Now what shall England do with Spain? Repeat her protests, multiply her dispatches, renew her negotiations? Lord Malmesbury himself states that they could cover all the waters from the Spanish coast to Cuba with the documents vainly exchanged between the two Governments. Or shall England enforce her claims, sanctioned by so many treaties? Here it is that the shoe pinches. In steps the sinister figure of the “august ally,” now the acknowledged guardian angel of the slave-trade. The third Bonaparte, the patron of Slavery in all its forms, forbids England to act up to her convictions and her treaties. Lord Malmesbury, it is known, is strongly suspected of an undue intimacy with the hero of Satory. Nevertheless, he denounced him in plain terms as the general slave-dealer of Europe — as the man who had revived the infamous traffic in its worst features under the pretext of “free emigration” of the blacks to the French colonies. Earl Grey completed this denunciation by stating that “wars had been undertaken in Africa for the purpose of making captives, who were to be sold to the agents of the French Government.” The Earl of Clarendon added that “both Spain and France were rivals in the African market, offering a certain sum per man; and there was not the least difference in the treatment of these negroes, whether they were conveyed to Cuba or to a French colony.”

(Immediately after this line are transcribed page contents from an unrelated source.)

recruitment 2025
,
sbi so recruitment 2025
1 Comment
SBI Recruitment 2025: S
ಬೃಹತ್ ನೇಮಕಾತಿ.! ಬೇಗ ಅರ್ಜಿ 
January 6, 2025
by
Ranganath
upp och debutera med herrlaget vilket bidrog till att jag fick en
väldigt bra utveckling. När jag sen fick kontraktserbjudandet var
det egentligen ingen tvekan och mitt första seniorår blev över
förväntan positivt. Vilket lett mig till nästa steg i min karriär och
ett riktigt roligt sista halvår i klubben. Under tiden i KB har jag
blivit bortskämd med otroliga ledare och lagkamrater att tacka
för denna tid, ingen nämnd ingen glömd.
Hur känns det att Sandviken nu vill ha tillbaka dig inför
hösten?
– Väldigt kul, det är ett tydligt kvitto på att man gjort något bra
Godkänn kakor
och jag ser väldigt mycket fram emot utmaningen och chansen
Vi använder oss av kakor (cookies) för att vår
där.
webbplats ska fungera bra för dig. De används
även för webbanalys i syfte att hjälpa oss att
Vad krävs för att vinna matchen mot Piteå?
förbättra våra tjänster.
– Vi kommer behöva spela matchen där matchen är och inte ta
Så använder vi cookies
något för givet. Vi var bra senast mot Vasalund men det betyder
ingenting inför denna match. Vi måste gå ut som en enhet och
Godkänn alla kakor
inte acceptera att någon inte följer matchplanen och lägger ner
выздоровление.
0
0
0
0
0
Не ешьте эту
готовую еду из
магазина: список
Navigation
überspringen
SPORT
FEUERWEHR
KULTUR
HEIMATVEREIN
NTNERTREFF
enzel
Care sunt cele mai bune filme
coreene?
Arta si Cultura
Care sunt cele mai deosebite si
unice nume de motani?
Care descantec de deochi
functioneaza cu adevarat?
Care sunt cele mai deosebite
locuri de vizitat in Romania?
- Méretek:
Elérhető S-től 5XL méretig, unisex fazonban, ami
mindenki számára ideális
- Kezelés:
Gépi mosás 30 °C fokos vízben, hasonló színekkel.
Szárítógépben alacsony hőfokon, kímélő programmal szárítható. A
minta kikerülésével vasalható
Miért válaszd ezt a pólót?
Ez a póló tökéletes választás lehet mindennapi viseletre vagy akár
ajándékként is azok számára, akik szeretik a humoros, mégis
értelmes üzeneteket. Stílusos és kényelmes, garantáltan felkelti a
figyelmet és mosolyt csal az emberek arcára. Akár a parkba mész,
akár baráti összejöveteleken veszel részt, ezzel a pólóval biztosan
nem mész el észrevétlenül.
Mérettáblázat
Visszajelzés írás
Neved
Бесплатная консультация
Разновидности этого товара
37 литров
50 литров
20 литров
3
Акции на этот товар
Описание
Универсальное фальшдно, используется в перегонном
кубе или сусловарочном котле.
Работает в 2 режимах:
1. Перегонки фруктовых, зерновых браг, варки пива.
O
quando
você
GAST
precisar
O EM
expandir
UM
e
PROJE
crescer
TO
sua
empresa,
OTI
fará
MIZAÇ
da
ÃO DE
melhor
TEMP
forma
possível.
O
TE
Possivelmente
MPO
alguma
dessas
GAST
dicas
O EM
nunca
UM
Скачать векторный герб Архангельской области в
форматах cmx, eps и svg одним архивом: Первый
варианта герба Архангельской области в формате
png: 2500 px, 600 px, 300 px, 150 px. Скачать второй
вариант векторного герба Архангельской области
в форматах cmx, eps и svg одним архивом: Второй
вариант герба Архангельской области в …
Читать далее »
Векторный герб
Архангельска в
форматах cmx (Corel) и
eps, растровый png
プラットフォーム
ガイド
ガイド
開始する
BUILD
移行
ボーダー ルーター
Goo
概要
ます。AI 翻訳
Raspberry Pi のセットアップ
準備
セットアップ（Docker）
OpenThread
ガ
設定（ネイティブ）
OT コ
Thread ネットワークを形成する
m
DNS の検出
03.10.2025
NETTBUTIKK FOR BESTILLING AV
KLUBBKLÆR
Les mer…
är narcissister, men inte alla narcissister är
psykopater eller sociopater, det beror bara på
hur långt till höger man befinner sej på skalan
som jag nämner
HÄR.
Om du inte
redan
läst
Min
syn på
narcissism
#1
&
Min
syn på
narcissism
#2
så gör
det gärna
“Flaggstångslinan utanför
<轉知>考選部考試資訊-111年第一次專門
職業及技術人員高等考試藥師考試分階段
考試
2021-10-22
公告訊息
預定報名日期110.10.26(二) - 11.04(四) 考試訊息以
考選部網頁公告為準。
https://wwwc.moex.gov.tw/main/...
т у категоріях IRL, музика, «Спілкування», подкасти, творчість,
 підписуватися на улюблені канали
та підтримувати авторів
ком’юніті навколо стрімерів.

Such, then, is the glorious position England finds herself in by having lent her help to that man in overthrowing the Republic. The second Republic, like the first one, had abolished Slavery. Bonaparte, who acquired his power solely by truckling to the meanest passions of men, is unable to prolong it save by buying day by day new accomplices. Thus he has not only restored Slavery, but has bought the planters by the renewal of the slave-trade. Everything degrading the conscience of the nation, is a new lease of power granted to him. To convert France into a slave-trading nation would be the surest means of enslaving France, who, when herself, had the boldness of proclaiming in the face of the world: Let the colonies perish, but let principles live! One thing at least has been accomplished by Bonaparte. The slave-trade has become a battle-cry between the Imperialist and the Republican camps. If the French Republic be restored to-day, to-morrow Spain will be forced to abandon the infamous traffic.